Pixel-Level Reasoning Segmentation via Multi-turn Conversations

TL;DR

The paper defines Pixel-level Reasoning Segmentation (Pixel-level RS) and introduces a multi-turn dialogue framework to achieve pixel-precise segmentation. It presents PRIST, a dataset with 24k utterances and 8.3k multi-turn conversations for fine-grained targets, generated via a three-stage reasoning pipeline inspired by Tree-of-Thought. The MIRAS framework integrates dual visual encoders, semantic region alignment, and a segmentation prompt to enable pixel-grounded explanations and segmentation under progressive reasoning. It also establishes comprehensive evaluation metrics, including LLM-based reasoning scores, and demonstrates that MIRAS surpasses relevant baselines in both segmentation accuracy and reasoning quality, approaching human performance. Together, PRIST and MIRAS advance the field of pixel-level reasoning segmentation by combining rich conversational reasoning with precise grounding at the pixel level, enabling more faithful and interpretable visual understanding in interactive systems.

Abstract

Existing visual perception systems focus on region-level segmentation in single-turn dialogues, relying on complex and explicit query instructions. Such systems cannot reason at the pixel level and comprehend dynamic user intent that changes over interaction. Our work tackles this issue by introducing a novel task, Pixel-level Reasoning Segmentation (Pixel-level RS) based on multi-turn conversations, tracking evolving user intent via multi-turn interactions for fine-grained segmentation. To establish a benchmark for this novel task, we build a Pixel-level ReasonIng Segmentation Dataset Based on Multi-Turn Conversations (PRIST), comprising 24k utterances from 8.3k multi-turn conversational scenarios with segmentation targets. Building on PRIST, we further propose MIRAS, a Multi-turn Interactive ReAsoning Segmentation framework, integrates pixel-level segmentation with robust multi-turn conversation understanding, generating pixel-grounded explanations aligned with user intent. The PRIST dataset and MIRSA framework fill the gap in pixel-level reasoning segmentation. Experimental results on the PRIST dataset demonstrate that our method outperforms current segmentation-specific baselines in terms of segmentation and LLM-based reasoning metrics.

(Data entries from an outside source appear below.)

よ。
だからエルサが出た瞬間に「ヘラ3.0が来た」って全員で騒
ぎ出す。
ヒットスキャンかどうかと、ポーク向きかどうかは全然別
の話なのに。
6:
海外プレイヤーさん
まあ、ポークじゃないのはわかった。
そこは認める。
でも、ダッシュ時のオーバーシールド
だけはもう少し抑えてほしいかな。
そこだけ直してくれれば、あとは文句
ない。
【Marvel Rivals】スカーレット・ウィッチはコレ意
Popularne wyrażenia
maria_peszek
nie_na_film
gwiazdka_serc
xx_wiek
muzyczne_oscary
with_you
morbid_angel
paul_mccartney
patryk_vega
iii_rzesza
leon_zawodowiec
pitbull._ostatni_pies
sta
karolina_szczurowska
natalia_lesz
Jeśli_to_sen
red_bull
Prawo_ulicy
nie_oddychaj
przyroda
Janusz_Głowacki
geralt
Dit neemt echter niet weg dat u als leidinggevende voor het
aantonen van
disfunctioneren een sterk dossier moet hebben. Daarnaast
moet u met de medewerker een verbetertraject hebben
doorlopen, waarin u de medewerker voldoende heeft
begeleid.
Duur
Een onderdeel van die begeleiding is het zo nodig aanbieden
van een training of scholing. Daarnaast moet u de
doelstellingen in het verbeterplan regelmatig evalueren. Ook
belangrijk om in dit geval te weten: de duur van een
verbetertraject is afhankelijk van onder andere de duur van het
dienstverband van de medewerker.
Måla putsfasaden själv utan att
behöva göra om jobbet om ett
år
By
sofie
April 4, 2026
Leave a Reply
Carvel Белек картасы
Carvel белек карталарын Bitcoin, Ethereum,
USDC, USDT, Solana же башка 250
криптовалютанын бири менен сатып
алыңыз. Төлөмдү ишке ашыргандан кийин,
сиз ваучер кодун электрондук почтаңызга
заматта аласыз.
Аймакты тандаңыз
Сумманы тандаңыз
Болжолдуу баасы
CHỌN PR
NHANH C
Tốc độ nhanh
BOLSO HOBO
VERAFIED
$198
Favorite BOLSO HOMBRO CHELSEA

The code and data are available at: https://github.com/ccccai239/PixelRIST.

Paper Structure

This paper contains 47 sections, 10 equations, 10 figures, 10 tables.

Figures (10)

  • Figure 1: RS vs. Pixel-level RS. Pixel-level RS refines intent understanding and segmentation (e.g., "oil bottle") through multi-turn interactions, while RS produces rough segmentation (e.g., "all ingredients") and handles implicit single-turn queries poorly.
  • Figure 2: The Generation Pipeline of PRIST Dataset. i) Step 1 extracts visible elements from images, establishing a semantic foundation for subsequent steps. ii) Step 2-1 generates complex reasoning questions from these elements, while Step 2-2 iteratively refines the questions through a reasoning tree, ensuring rigorous reasoning. iii) Step 3 organizes the nodes in reasoning tree into a multi-turn dialogue format.
  • Figure 3: The focus distribution of PRIST. We analyze focus objects across 3 dimensions: noun, adjective and preposition, which capture fine granularity, diversity, and close spatial relationships between objects.
  • Figure 4: Overview Architecture of MIRAS. The model integrates MLLM and SAM modules by introducing a special token [SEG]. MIRAS can perform both (a) Multi-turn Response and (b) Segmentation tasks end-to-end.
  • Figure 5: Wordcloud of the 200 popular focus-related words in PRIST.